*** Opening Record extracts ***
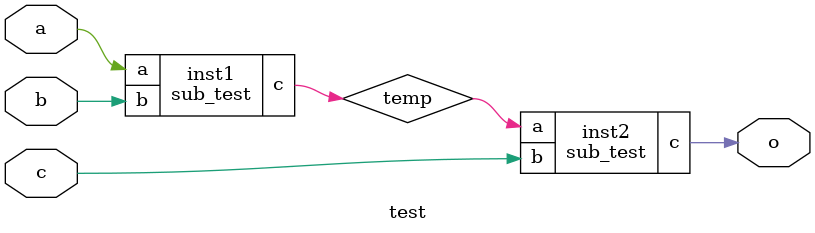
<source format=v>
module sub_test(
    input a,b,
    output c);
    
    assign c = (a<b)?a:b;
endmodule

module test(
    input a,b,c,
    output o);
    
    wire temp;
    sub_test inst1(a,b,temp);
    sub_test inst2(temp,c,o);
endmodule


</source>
*** Closing Record extracts ***
*** Opening Record extracts ***
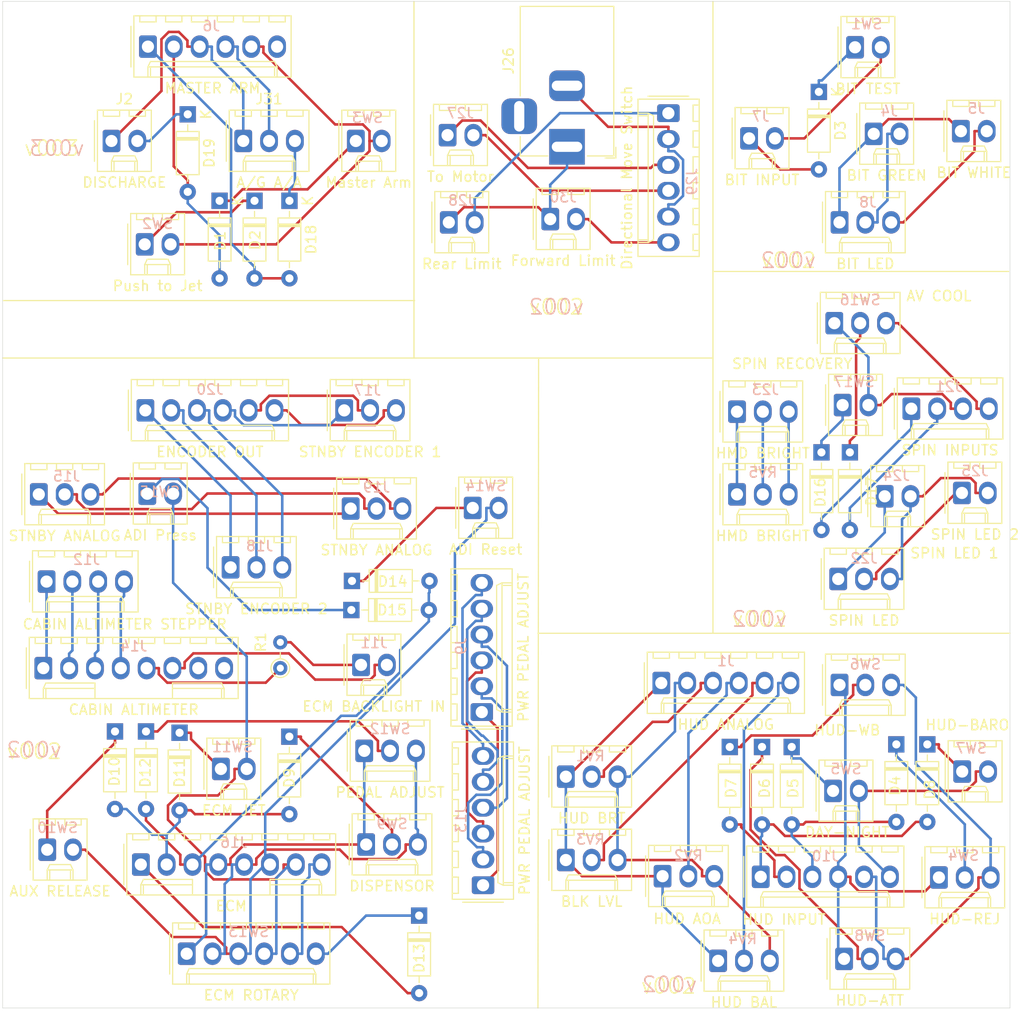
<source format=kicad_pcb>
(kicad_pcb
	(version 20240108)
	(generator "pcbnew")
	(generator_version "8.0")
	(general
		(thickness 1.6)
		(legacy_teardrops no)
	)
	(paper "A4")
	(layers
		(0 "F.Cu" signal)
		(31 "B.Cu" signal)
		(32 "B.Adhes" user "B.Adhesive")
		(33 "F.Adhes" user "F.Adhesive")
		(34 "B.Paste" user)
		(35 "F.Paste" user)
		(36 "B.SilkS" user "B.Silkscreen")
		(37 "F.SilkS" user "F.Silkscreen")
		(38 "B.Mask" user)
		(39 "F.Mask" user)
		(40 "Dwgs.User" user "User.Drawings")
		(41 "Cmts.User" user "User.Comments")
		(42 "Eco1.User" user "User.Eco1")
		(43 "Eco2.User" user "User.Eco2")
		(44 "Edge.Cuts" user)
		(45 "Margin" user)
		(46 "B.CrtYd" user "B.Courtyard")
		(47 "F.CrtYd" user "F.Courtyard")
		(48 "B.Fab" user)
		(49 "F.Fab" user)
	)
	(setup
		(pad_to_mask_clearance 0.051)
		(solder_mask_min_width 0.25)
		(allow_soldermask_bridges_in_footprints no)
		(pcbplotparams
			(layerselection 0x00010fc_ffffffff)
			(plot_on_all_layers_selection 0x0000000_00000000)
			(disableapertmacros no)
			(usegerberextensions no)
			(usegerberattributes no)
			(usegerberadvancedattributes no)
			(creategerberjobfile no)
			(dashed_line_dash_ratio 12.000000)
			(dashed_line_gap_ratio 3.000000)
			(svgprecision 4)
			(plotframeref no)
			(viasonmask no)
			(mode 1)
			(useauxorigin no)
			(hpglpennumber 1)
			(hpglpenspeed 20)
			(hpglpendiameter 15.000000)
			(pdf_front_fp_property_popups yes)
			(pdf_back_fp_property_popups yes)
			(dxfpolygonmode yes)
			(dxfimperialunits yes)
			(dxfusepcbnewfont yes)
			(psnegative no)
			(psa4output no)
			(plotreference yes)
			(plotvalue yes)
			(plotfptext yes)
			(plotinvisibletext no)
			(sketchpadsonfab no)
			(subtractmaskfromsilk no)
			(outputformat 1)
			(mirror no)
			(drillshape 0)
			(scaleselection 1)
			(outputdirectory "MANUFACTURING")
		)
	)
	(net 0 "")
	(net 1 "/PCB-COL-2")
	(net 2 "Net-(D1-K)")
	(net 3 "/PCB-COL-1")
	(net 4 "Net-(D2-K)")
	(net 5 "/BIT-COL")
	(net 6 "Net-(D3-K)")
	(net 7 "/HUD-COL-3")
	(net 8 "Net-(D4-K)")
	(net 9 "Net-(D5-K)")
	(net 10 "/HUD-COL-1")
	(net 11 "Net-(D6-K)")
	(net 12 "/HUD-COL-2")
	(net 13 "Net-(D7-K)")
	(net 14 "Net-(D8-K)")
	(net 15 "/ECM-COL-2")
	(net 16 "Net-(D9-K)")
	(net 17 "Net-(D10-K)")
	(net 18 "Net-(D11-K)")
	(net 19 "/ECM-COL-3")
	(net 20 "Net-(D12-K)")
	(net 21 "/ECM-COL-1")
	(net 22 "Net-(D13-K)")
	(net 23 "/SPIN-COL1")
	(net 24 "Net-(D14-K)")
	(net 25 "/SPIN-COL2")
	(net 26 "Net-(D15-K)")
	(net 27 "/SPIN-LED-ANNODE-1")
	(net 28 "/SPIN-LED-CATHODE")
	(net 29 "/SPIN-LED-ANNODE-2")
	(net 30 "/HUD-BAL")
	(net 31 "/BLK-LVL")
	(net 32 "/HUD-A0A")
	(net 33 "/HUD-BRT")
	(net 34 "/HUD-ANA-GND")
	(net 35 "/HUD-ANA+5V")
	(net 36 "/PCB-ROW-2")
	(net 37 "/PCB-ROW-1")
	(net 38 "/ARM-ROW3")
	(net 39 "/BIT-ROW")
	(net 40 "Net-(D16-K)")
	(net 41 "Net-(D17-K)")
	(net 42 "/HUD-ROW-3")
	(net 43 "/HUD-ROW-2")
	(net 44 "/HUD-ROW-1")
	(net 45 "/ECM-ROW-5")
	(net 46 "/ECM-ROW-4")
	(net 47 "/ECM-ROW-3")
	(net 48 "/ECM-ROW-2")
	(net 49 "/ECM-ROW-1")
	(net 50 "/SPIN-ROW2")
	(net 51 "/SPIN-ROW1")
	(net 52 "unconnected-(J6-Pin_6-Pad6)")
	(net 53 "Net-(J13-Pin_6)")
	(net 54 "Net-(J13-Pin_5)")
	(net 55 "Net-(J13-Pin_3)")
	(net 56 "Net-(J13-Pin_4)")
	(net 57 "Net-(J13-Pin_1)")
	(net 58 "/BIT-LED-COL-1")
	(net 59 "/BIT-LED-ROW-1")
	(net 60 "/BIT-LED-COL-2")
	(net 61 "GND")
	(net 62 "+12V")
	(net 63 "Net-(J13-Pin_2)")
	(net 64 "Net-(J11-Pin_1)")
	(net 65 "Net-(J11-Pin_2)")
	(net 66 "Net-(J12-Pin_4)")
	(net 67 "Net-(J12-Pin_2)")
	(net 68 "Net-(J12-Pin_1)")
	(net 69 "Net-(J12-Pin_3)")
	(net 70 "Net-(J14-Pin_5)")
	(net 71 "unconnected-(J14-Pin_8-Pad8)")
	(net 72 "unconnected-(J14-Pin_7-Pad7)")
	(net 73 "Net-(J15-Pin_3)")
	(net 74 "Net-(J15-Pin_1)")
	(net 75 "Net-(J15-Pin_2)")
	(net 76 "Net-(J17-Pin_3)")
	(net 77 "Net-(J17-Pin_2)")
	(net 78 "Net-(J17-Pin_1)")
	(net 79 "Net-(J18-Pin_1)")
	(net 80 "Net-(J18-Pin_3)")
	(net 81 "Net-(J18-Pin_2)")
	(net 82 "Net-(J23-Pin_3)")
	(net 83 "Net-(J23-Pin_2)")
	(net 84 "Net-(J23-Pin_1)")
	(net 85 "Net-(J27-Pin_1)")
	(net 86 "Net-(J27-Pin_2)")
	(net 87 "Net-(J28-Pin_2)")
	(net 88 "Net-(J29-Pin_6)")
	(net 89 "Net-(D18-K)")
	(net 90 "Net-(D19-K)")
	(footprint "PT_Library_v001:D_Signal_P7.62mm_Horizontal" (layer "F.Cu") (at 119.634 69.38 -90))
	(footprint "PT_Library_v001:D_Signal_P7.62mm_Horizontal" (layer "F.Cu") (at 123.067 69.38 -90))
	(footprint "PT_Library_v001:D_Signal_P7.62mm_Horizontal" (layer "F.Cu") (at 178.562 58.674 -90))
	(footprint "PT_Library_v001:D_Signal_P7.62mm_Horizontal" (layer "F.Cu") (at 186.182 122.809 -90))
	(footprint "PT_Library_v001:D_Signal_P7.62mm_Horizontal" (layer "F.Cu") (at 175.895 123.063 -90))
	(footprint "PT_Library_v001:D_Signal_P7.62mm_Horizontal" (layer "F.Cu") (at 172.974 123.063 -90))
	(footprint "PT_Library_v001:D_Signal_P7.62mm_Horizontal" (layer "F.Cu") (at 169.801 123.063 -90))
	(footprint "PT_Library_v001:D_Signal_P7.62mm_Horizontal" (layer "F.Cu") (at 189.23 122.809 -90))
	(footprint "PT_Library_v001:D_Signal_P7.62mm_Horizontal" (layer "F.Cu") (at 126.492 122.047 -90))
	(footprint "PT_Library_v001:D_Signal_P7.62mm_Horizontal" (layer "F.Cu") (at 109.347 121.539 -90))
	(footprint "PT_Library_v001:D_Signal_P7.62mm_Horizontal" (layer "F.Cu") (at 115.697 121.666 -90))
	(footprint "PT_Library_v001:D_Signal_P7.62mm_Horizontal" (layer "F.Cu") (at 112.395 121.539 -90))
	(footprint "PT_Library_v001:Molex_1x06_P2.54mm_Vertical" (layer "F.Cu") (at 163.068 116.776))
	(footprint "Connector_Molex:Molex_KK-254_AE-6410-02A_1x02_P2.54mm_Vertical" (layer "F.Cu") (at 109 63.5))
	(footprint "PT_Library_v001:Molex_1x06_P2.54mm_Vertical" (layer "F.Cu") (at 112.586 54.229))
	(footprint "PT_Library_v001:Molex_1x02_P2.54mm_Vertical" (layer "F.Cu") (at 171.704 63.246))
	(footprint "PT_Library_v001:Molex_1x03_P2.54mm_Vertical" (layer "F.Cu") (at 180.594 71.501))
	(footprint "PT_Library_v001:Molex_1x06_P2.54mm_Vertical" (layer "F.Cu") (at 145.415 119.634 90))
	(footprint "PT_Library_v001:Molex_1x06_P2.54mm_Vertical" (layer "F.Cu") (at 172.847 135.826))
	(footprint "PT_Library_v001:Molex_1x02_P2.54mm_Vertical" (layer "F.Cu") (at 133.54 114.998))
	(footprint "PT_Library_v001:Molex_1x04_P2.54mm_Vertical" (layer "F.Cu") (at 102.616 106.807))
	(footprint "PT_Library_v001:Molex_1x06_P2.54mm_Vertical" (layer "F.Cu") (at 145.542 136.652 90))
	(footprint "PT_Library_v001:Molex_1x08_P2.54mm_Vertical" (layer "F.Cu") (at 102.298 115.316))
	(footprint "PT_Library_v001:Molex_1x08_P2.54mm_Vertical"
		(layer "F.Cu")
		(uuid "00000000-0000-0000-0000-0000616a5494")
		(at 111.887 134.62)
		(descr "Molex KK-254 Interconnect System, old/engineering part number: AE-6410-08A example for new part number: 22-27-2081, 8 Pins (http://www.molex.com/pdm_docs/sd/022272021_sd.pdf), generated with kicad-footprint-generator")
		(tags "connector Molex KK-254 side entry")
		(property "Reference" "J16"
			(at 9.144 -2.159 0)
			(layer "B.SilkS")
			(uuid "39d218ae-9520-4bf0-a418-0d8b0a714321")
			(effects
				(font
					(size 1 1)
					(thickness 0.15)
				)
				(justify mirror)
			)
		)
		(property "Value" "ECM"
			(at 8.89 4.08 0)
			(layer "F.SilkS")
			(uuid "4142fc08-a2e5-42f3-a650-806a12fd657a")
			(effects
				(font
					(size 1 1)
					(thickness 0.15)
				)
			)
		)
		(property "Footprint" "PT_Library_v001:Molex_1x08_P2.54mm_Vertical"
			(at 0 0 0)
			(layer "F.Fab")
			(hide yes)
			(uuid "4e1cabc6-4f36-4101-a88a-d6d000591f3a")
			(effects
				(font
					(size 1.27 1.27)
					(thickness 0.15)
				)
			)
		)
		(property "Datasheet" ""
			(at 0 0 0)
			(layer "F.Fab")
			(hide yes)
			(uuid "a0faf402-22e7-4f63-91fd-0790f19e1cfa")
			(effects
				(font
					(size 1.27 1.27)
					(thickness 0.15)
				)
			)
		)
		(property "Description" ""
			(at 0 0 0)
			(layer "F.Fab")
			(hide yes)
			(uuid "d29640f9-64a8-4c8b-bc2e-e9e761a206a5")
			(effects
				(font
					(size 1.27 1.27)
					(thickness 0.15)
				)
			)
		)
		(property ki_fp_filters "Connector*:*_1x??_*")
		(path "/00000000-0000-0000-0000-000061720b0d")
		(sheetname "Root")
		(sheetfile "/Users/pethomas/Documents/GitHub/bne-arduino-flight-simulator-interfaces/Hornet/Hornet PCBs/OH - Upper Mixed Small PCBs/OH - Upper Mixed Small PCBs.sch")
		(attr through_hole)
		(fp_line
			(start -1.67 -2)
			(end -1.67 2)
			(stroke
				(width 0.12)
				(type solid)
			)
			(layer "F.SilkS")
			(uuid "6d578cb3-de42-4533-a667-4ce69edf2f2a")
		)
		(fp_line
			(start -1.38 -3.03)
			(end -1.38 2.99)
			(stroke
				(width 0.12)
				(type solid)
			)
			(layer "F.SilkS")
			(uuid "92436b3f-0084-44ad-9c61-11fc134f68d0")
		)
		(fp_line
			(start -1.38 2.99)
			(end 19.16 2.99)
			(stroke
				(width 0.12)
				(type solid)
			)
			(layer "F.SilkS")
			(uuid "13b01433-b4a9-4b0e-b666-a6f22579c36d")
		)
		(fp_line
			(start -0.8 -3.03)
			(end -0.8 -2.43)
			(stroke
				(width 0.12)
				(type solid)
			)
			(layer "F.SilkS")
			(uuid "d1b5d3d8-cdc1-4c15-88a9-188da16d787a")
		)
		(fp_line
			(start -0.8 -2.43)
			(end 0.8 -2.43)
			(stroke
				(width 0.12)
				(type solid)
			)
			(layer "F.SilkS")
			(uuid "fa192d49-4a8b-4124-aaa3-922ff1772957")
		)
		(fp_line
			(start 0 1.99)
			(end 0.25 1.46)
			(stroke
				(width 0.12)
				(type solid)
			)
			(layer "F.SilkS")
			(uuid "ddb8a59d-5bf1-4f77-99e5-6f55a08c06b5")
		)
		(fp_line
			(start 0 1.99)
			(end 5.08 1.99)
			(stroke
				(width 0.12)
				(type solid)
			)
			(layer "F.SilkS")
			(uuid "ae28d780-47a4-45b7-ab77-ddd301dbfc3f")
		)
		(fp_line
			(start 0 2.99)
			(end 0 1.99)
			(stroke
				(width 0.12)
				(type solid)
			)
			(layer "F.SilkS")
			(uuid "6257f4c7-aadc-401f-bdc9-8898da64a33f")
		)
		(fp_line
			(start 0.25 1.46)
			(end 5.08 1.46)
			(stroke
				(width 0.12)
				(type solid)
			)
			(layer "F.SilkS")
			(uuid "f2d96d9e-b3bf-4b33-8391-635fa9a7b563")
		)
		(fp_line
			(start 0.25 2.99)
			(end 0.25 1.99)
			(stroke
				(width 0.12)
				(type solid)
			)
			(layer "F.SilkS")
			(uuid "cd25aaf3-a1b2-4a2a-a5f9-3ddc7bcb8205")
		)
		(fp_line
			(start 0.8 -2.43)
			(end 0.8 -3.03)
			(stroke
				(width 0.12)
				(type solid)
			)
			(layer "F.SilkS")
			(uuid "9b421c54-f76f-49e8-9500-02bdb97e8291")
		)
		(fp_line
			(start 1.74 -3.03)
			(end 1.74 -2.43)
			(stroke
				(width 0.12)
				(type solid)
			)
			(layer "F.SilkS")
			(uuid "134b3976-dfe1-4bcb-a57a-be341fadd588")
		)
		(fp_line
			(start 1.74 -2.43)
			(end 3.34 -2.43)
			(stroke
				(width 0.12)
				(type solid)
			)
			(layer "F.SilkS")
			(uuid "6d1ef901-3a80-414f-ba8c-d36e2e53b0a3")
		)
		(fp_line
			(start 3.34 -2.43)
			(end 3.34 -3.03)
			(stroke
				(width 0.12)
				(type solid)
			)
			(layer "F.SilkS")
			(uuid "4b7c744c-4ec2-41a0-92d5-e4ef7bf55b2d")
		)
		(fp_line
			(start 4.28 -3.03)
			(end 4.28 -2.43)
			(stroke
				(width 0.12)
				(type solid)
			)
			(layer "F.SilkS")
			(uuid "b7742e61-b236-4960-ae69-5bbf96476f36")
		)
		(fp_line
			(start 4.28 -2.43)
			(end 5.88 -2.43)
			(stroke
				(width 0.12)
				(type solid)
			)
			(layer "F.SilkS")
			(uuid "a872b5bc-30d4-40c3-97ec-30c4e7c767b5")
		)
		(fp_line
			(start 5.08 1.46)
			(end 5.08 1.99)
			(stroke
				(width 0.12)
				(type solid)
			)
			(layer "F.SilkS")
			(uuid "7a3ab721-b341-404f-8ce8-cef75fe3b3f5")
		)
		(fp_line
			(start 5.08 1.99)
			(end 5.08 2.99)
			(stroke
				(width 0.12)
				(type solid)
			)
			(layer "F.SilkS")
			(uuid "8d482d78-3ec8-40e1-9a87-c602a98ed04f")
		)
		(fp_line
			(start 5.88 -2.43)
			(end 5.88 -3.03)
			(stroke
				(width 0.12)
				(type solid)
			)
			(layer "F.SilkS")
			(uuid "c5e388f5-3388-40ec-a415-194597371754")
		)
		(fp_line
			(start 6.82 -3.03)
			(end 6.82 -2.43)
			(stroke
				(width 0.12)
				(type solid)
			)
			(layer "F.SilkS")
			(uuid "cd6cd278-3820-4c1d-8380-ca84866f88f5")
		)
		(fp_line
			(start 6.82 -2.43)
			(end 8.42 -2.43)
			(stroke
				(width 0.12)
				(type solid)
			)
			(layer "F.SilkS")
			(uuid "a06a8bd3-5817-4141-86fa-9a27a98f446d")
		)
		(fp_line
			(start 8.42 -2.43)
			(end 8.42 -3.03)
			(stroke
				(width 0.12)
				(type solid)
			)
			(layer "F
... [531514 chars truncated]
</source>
*** Closing Record extracts ***
*** Opening Record extracts ***
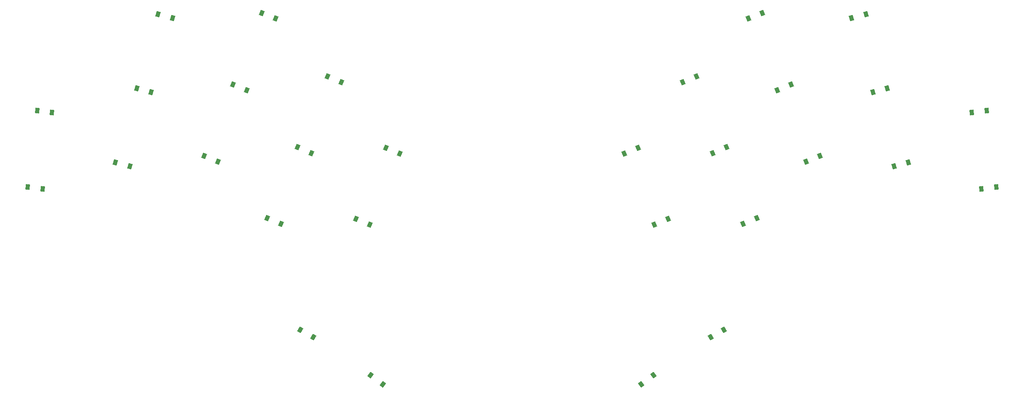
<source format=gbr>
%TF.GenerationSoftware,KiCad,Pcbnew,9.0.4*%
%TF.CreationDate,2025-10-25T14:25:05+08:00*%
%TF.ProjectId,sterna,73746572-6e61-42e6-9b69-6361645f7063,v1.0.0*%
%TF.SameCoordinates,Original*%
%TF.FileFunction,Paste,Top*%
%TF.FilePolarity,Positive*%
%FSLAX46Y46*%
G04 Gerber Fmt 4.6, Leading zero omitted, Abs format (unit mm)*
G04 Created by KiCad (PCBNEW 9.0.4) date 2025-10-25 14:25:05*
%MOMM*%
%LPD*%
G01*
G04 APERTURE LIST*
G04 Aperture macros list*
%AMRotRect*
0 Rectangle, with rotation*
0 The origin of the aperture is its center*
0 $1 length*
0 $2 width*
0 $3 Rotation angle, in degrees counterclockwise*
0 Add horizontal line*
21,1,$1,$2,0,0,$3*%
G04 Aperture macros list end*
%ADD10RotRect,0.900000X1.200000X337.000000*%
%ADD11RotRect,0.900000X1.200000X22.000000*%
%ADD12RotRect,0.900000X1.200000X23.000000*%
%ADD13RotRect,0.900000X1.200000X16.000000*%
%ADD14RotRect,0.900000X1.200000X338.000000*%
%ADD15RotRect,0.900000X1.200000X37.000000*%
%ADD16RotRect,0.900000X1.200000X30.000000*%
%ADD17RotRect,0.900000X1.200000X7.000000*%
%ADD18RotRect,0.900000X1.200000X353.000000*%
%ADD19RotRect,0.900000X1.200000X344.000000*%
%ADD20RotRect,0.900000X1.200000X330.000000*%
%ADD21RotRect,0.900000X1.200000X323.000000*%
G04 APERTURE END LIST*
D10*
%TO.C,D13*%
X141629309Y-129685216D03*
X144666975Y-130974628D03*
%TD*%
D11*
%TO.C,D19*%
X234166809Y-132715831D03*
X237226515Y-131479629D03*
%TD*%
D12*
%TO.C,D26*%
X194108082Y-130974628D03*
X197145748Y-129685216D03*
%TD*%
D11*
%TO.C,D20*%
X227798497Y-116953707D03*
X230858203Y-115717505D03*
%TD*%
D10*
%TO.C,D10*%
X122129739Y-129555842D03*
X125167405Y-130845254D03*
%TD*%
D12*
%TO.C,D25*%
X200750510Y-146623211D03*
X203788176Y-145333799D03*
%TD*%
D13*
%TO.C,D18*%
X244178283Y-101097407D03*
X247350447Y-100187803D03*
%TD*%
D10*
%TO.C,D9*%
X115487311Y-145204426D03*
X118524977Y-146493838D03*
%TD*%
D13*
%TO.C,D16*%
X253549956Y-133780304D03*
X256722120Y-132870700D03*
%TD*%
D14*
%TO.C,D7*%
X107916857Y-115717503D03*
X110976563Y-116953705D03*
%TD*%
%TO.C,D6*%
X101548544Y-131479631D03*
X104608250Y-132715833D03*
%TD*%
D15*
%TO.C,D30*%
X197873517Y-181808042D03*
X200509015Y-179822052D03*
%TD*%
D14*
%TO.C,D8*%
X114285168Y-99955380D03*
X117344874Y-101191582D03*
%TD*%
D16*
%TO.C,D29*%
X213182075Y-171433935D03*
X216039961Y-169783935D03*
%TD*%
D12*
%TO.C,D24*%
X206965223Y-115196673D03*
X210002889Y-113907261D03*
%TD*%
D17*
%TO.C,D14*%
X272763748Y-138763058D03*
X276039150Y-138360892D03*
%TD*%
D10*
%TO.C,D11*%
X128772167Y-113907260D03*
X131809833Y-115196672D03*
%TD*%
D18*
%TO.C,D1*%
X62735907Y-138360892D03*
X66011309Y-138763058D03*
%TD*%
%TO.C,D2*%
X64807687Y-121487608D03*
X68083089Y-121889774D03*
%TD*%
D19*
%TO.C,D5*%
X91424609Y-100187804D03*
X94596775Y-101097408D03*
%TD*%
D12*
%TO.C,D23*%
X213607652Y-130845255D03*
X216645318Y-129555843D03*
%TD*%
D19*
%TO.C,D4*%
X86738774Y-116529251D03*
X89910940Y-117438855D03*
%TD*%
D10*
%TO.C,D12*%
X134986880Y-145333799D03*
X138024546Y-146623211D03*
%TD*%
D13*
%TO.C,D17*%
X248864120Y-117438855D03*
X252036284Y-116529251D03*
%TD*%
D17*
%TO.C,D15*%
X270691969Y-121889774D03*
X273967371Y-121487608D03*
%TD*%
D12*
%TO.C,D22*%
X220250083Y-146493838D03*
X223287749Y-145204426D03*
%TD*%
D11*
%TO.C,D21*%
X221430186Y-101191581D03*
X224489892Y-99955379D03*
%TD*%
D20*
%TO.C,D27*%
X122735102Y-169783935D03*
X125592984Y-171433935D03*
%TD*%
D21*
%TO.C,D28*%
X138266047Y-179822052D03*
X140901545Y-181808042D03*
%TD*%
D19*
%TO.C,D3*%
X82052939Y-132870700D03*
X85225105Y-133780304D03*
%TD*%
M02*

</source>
*** Closing Record extracts ***
- **What to produce**
Check every line above for the string "ANNODE" and copy those that have it.

- **Written solution**
	(net 27 "/SPIN-LED-ANNODE-1")
	(net 29 "/SPIN-LED-ANNODE-2")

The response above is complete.